▸ **EXERCISE PROMPT**: With the material below, print exactly the lines between the line holding "Nisan 25, 2023" and the line holding "keharusan, bukan lagi", inclusive. Add nothing else.

▸ **RECORDS SUPPLIED**:
┌──

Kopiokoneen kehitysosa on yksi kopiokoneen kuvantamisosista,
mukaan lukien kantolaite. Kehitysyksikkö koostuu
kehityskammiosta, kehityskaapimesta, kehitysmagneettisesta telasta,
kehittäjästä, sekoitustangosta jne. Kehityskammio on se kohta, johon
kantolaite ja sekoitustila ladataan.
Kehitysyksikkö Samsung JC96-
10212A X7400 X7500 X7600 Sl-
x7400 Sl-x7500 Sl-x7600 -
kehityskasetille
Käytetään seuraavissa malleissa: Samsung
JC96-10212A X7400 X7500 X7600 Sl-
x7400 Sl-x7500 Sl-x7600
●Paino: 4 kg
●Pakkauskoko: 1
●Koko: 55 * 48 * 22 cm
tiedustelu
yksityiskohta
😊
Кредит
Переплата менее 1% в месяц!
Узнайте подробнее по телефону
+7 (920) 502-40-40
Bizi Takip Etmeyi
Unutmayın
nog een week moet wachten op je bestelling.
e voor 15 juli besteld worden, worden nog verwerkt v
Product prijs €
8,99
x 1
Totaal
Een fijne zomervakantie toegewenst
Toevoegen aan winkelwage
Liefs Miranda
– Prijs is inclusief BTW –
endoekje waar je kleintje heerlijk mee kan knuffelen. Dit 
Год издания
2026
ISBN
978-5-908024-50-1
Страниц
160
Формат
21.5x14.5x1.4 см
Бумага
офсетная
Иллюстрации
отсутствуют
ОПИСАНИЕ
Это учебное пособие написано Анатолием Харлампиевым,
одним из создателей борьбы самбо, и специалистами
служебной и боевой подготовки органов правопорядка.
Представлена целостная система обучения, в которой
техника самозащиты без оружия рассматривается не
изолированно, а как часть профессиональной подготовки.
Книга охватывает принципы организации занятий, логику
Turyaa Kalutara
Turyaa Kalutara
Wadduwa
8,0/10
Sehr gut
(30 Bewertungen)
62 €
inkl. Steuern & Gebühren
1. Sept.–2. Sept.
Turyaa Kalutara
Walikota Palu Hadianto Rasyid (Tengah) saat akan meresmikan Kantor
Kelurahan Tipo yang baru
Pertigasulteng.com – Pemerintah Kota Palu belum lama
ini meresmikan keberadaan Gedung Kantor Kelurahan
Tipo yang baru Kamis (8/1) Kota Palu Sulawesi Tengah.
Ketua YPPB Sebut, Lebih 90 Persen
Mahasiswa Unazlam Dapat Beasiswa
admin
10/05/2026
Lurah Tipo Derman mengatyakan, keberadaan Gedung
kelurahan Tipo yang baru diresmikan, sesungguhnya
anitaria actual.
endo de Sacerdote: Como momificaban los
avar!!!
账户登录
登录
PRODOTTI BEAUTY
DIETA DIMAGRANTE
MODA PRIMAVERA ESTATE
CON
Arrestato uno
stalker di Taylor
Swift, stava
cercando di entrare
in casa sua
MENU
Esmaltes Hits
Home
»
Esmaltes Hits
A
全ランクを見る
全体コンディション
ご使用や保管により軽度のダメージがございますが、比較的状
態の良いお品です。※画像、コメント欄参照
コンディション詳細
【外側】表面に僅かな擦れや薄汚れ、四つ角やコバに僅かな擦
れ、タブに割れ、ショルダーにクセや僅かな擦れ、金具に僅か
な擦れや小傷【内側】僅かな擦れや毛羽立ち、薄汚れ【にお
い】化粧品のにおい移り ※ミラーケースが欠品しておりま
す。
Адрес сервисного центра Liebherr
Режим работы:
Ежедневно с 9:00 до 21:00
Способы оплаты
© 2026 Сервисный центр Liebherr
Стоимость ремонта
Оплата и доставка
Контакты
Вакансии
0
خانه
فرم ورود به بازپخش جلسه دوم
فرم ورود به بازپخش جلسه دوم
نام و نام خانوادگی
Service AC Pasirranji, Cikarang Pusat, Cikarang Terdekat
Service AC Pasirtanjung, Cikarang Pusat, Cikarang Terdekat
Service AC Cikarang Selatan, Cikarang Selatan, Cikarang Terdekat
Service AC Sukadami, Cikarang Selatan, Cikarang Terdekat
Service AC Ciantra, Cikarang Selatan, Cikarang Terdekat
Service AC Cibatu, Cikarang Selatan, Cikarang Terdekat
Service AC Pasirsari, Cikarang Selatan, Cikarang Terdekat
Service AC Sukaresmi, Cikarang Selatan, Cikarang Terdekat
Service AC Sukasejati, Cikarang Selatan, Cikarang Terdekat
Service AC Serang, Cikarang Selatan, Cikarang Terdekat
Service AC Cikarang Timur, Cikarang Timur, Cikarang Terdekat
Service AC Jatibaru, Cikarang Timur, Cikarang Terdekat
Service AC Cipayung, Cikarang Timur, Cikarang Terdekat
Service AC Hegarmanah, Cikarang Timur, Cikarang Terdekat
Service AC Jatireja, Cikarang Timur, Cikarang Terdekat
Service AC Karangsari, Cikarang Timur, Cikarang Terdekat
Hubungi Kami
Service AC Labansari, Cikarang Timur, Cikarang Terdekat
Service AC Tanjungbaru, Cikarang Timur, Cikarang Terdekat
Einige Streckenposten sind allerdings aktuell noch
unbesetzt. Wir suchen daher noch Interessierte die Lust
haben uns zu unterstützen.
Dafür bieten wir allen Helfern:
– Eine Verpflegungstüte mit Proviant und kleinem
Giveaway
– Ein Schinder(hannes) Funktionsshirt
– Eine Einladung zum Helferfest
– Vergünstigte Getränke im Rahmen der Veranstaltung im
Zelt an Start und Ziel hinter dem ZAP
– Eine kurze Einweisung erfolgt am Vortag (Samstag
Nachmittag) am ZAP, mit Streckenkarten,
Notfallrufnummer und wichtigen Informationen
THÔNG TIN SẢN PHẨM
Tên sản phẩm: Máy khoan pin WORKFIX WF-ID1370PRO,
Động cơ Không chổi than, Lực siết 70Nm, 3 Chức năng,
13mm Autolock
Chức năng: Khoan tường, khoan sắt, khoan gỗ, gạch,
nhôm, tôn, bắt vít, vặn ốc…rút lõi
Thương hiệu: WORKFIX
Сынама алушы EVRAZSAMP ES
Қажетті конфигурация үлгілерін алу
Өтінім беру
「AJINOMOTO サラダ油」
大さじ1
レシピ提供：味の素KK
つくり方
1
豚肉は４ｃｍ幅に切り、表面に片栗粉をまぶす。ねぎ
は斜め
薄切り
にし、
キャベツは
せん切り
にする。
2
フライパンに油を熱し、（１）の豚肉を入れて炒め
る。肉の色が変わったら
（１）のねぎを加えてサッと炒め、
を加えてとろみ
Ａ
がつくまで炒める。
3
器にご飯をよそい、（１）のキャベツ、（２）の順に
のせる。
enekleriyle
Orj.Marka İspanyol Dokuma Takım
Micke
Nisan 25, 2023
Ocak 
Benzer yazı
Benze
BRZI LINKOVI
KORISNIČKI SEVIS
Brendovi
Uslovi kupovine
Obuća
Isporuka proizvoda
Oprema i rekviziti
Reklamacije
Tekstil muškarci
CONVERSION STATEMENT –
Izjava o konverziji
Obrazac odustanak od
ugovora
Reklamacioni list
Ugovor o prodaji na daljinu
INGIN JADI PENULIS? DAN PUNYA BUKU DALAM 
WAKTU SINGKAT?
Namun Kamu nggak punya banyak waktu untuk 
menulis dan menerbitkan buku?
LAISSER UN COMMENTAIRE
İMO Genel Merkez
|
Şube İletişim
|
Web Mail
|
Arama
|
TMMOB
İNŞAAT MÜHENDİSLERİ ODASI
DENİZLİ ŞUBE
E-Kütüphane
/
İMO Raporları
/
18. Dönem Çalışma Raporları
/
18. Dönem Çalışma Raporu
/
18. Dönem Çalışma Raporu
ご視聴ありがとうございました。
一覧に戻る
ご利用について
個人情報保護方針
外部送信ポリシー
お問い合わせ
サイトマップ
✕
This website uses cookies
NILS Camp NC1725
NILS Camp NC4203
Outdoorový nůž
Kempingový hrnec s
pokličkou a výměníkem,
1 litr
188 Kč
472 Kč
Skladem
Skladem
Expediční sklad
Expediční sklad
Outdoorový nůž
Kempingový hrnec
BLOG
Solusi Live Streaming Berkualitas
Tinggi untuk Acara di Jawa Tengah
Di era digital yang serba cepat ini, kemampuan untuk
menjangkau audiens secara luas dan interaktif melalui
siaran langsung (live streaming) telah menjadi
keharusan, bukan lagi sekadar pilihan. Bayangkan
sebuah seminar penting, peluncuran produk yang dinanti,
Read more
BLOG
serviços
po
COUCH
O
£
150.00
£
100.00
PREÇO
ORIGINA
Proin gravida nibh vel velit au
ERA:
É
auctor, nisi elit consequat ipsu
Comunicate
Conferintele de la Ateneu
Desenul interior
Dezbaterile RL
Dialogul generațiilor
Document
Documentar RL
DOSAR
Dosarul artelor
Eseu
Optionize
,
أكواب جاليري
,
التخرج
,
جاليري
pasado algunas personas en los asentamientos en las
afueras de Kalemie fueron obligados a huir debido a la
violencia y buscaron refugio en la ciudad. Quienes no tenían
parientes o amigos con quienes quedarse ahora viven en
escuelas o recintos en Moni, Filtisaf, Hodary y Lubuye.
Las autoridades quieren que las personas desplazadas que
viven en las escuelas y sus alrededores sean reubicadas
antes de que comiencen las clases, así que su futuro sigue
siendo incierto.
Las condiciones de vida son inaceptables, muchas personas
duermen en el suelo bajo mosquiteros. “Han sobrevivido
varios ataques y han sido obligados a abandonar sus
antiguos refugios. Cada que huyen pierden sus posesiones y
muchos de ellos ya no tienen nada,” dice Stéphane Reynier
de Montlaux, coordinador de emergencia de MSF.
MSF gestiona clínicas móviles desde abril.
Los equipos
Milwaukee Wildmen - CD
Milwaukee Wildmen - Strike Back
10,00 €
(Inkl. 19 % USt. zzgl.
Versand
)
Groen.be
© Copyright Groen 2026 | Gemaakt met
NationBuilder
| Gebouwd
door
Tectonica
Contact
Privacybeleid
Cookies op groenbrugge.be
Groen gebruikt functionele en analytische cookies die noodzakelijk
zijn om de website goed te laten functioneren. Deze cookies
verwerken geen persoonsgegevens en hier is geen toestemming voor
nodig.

└──

▸ **YOUR SOLUTION**:
Nisan 25, 2023
Ocak 
Benzer yazı
Benze
BRZI LINKOVI
KORISNIČKI SEVIS
Brendovi
Uslovi kupovine
Obuća
Isporuka proizvoda
Oprema i rekviziti
Reklamacije
Tekstil muškarci
CONVERSION STATEMENT –
Izjava o konverziji
Obrazac odustanak od
ugovora
Reklamacioni list
Ugovor o prodaji na daljinu
INGIN JADI PENULIS? DAN PUNYA BUKU DALAM 
WAKTU SINGKAT?
Namun Kamu nggak punya banyak waktu untuk 
menulis dan menerbitkan buku?
LAISSER UN COMMENTAIRE
İMO Genel Merkez
|
Şube İletişim
|
Web Mail
|
Arama
|
TMMOB
İNŞAAT MÜHENDİSLERİ ODASI
DENİZLİ ŞUBE
E-Kütüphane
/
İMO Raporları
/
18. Dönem Çalışma Raporları
/
18. Dönem Çalışma Raporu
/
18. Dönem Çalışma Raporu
ご視聴ありがとうございました。
一覧に戻る
ご利用について
個人情報保護方針
外部送信ポリシー
お問い合わせ
サイトマップ
✕
This website uses cookies
NILS Camp NC1725
NILS Camp NC4203
Outdoorový nůž
Kempingový hrnec s
pokličkou a výměníkem,
1 litr
188 Kč
472 Kč
Skladem
Skladem
Expediční sklad
Expediční sklad
Outdoorový nůž
Kempingový hrnec
BLOG
Solusi Live Streaming Berkualitas
Tinggi untuk Acara di Jawa Tengah
Di era digital yang serba cepat ini, kemampuan untuk
menjangkau audiens secara luas dan interaktif melalui
siaran langsung (live streaming) telah menjadi
keharusan, bukan lagi sekadar pilihan. Bayangkan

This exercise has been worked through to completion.